Predicting Severity of Radiation Induced Lymphopenia in Individual Proton Therapy Patients for Varying Dose Rate and Fractionation Using Dynamic 4-Dimensional Blood Flow Simulations

Abstract

Purpose: Radiation-induced lymphopenia has gained attention recently as the result of its correlation with survival in a range of indications, particularly when combining radiation therapy (RT) with immunotherapy. The purpose of this study is to use a dynamic blood circulation model combined with observed lymphocyte depletion in patients to derive the in vivo radiosensitivity of circulating lymphocytes and study the effect of RT delivery parameters.

Methods and materials: We assembled a cohort of 17 patients with hepatocellular carcinoma treated with proton RT alone in 15 fractions (fx) using conventional dose rates (beam-on time [BOT], 120 seconds) for whom weekly absolute lymphocyte counts (ALCs) during RT and follow-up were available. We used HEDOS, a time-dependent, whole-body, blood flow computational framework, in combination with explicit liver blood flow modeling, to calculate the dose volume histograms for circulating lymphocytes for changing BOTs (1 second-300 seconds) and fractionations (5 fx, 15 fx).
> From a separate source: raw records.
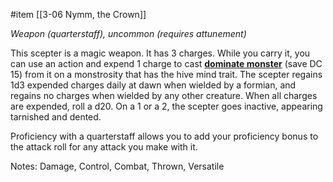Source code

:  #item [[3-06  Nymm, the Crown]]

*Weapon (quarterstaff), uncommon (requires attunement)*

This scepter is a magic weapon. It has 3 charges. While you carry it, you can use an action and expend 1 charge to cast **[dominate monster](https://www.dndbeyond.com/spells/dominate-monster)** (save DC 15) from it on a monstrosity that has the hive mind trait. The scepter regains 1d3 expended charges daily at dawn when wielded by a formian, and regains no charges when wielded by any other creature. When all charges are expended, roll a d20. On a 1 or a 2, the scepter goes inactive, appearing tarnished and dented.

Proficiency with a quarterstaff allows you to add your proficiency bonus to the attack roll for any attack you make with it.

Notes: Damage, Control, Combat, Thrown, Versatile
From this, we used the linear cell survival model and an exponential model to determine patient-specific lymphocyte radiation sensitivity, α, and recovery, σ, respectively.
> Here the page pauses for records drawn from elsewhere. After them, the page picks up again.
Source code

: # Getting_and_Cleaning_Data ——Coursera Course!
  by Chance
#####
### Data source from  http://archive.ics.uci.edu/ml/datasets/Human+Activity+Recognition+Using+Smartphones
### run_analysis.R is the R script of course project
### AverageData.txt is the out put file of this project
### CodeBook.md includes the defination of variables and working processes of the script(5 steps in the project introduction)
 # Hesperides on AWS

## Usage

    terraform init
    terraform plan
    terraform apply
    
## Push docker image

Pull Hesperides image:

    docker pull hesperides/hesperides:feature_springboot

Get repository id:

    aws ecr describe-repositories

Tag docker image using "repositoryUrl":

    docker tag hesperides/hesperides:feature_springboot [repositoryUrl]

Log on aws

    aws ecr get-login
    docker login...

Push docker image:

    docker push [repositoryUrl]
Results: The in vivo-derived patient-specific α had a median of 0.65 Gy^-1 (range, 0.30-1.38). Decreasing BOT to 1 second led to an increased average end-of-treatment ALC of 27.5%, increasing to 60.3% when combined with the 5-fx regimen. Decreasing to 5 fx at the conventional dose rate led to an increase of 17.0% on average. The benefit of both increasing dose rate and reducing the number of fractions was patient specificࣧpatients with highly sensitive lymphocytes benefited most from decreasing BOT, whereas patients with slow lymphocyte recovery benefited most from the shorter fractionation regimen.

Conclusions: We observed that increasing dose rate at the same fractionation reduced ALC depletion more significantly than reducing the number of fractions. High-dose-rates led to an increased sparing of lymphocytes when shortening the fractionation regimen, particularly for patients with radiosensitive lymphocytes at elevated risk.

Fig. 1.

Overview of methods for blood dose calculation (A, left), estimating lymphocyte radiosensitivity and recovery (B, middle), and patient-specific estimate of lymphocyte depletion across alternative RT parameters (C, right). Abbreviations: ALC = absolute lymphocyte count; RT = radiation therapy.

Fig. 2.

Waterfall plot of a (A, left) and number of days until recovery to 80% of initial ALC (B, right) with overlying median line (dashed) in both figures. *Note: for 4 patients, the recovery was predicted to be longer than the simulated length of 300 days from treatment start. Abbreviation: ALC = absolute lymphocyte count.

Fig. 3.

Comparison of the cumulative per fraction bDVH for a 1-second (A, top left), 120-second (B, top middle), and 300-second (C, top right) beam-on time for a sample patient and quantitative comparison of bDVH mean dose, D_mean (D, bottom left), maximum dose, D_max (D, bottom left), and volume of lymphocytes receiving greater than 0.1 Gy, V_>0.1Gy (E, bottom right) taking the mean across all patients between conventional and hypofractionated regimens. Abbreviation: bDVH = bloodstream dose-volume histograms.

Fig. 4.

The relative changes in ALC nadir compared with the conventional treatment regimen across beam-on times and fractionation schedules. The hollow circles are 5 fractions and the filled circles are 15 fractions whereas the respective median change is represented with a line for each column. Abbreviation: ALC = absolute lymphocyte count.

Fig. 5.

Relationship between the lymphocyte radiosensitivity term, α, and the ALC nadir difference when increasing the dose rate (fractionation kept constant at 15 fractions) (A, left) and the relationship between the number of days to recovery to 80% ALC baseline (in log scale) and the ALC nadir difference when shortening fractionation from 15 to 5 fractions (beam-on time kept constant at 120 seconds) (B, right). The P value was determined from the Pearson correlation coefficient. Crosses denote a negative ALC nadir difference, whereas the circles denote a positive ALC nadir difference. Abbreviation: ALC = absolute lymphocyte count.